Is there a closed form for the following ?
$$\sum_{n=1}^\infty \frac{H_{kn}}{n^2}$$
I suspect it is easy for $k={1,2}$ ; but the complexity might increase for greater values
Can we generalize
$$\sum_{n=1}^\infty \frac{H_{kn}}{n^q}$$
where the harmonic numbers are defined as
$$H_{kn} = \sum_{j=1}^{kn} \frac{1}{j}$$
(This is more of a big comment than a solution.)

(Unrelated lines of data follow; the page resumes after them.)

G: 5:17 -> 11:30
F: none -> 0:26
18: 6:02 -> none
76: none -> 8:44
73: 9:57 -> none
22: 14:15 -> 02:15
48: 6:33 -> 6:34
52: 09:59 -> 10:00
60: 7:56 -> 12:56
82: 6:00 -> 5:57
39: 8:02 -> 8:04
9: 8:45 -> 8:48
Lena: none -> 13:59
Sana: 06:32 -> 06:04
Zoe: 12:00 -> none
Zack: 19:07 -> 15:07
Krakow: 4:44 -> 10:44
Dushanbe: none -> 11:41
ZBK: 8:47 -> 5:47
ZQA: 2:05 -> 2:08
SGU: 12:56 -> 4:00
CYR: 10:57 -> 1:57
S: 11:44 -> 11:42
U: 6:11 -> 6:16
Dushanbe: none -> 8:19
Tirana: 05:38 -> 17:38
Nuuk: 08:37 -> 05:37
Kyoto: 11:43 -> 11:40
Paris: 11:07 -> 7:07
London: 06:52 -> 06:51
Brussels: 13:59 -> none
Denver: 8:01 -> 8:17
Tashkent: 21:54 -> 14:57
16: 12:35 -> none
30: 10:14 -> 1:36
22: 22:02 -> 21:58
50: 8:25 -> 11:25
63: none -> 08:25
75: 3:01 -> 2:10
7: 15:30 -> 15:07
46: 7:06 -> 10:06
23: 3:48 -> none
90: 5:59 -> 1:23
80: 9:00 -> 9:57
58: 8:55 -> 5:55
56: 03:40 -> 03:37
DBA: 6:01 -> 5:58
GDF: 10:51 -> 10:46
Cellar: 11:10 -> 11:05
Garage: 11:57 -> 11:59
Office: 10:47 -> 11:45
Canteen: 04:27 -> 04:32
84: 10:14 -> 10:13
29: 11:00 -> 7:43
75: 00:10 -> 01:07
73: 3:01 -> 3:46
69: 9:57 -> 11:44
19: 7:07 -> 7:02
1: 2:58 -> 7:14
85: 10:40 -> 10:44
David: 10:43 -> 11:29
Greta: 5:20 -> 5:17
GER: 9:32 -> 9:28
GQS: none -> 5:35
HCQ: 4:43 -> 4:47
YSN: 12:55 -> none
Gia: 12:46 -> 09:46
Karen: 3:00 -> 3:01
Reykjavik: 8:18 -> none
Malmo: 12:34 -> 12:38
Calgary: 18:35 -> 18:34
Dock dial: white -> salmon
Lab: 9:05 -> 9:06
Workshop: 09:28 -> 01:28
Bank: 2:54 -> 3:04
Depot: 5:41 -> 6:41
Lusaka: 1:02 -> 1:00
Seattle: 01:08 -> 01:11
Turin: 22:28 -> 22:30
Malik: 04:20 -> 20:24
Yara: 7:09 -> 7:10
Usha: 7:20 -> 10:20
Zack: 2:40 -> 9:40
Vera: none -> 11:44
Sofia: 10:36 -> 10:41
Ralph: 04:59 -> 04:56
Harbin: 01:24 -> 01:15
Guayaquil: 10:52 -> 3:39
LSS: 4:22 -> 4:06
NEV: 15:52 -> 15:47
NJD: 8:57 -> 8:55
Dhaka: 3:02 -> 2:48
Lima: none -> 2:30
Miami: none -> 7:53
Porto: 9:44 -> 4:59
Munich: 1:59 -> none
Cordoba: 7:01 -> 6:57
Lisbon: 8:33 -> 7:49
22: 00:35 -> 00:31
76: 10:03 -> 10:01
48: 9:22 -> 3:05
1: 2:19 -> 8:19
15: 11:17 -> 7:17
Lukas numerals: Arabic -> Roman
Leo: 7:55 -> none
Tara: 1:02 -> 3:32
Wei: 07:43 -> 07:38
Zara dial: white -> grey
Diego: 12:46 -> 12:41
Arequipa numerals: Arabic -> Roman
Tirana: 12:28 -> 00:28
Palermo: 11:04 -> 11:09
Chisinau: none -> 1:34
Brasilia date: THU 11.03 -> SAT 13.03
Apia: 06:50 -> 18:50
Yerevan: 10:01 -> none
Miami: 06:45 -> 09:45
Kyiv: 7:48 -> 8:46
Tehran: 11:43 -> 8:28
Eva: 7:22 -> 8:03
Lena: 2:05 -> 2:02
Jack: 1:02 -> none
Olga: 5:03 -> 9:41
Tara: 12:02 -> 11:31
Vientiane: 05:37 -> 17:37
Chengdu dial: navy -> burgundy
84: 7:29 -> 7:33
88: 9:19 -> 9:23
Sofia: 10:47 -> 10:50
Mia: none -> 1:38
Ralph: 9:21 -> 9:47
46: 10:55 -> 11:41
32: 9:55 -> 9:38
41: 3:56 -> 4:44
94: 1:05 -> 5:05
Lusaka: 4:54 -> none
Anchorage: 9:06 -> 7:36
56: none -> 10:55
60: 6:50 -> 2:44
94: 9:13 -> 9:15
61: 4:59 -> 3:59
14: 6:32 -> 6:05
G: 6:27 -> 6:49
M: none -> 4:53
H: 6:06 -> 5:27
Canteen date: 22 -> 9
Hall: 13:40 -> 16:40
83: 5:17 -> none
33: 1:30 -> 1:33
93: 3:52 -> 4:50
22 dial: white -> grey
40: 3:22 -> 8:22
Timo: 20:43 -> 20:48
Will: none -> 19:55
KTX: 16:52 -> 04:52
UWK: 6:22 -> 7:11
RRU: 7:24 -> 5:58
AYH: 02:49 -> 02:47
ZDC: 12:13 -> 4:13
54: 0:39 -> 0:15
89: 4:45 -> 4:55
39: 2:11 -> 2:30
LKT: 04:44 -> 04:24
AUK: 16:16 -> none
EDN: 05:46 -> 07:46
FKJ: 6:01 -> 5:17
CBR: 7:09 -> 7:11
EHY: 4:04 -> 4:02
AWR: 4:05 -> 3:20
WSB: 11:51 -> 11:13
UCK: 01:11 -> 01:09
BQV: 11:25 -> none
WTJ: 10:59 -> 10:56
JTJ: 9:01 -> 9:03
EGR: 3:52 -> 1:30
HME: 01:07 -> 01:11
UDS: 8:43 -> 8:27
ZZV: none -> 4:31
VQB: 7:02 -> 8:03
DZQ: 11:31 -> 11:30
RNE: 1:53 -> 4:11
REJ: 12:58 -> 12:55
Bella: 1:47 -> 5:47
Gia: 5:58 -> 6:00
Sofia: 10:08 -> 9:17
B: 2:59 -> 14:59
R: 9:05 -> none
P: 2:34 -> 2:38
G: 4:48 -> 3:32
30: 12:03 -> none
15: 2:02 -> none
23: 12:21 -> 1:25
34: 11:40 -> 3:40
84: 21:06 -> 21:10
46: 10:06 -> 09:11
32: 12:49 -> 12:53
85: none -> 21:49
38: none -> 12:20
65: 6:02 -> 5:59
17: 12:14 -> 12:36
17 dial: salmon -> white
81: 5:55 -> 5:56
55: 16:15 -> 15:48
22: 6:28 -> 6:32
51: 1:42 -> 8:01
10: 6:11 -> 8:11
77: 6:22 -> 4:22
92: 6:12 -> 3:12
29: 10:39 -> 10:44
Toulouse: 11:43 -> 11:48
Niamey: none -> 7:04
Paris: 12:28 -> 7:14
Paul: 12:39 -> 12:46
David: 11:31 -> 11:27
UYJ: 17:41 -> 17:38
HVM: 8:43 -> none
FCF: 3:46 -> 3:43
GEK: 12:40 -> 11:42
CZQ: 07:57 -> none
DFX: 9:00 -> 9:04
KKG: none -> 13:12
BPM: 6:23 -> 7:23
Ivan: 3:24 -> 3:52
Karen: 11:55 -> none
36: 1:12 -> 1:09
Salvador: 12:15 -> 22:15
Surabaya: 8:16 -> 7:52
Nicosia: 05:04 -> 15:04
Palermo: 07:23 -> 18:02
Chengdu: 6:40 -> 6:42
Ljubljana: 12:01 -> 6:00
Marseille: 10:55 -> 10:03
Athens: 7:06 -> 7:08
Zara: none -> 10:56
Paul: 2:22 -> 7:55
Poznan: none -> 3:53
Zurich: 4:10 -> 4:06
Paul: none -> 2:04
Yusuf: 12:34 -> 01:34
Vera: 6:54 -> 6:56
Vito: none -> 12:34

Let $p,q\in\mathbb{N}^{+}$, with $q>1$. We can derive an integral representation for the sum as follows:
$$\begin{align} S{\left(p,q\right)} &=\sum_{n=1}^{\infty}\frac{H_{pn}}{n^q}\\ &=\sum_{n=1}^{\infty}\frac{1}{n^q}\int_{0}^{1}\frac{1-t^{pn}}{1-t}\,\mathrm{d}t\\ &=\int_{0}^{1}\left[\sum_{n=1}^{\infty}\frac{1}{n^q}\left(\frac{1-t^{pn}}{1-t}\right)\right]\,\mathrm{d}t\\ &=\int_{0}^{1}\frac{1}{1-t}\left[\sum_{n=1}^{\infty}\frac{\left(1-t^{pn}\right)}{n^q}\right]\,\mathrm{d}t\\ &=\int_{0}^{1}\frac{1}{1-t}\left[\sum_{n=1}^{\infty}\frac{1}{n^q}-\sum_{n=1}^{\infty}\frac{\left(t^{p}\right)^n}{n^q}\right]\,\mathrm{d}t\\ &=\int_{0}^{1}\frac{\zeta{\left(q\right)}-\operatorname{Li}_{q}{\left(t^{p}\right)}}{1-t}\,\mathrm{d}t\\ &=\int_{0}^{1}\frac{\zeta{\left(q\right)}-p^{q-1}\sum_{k=0}^{p-1}\operatorname{Li}_{q}{\left(e^{\frac{2\pi i k}{p}}t\right)}}{1-t}\,\mathrm{d}t.\\ \end{align}$$
The formula is clearly useful for plugging in explicit small values for $p,$ and $q$, but perhaps it could be of some use in solving the general case as well.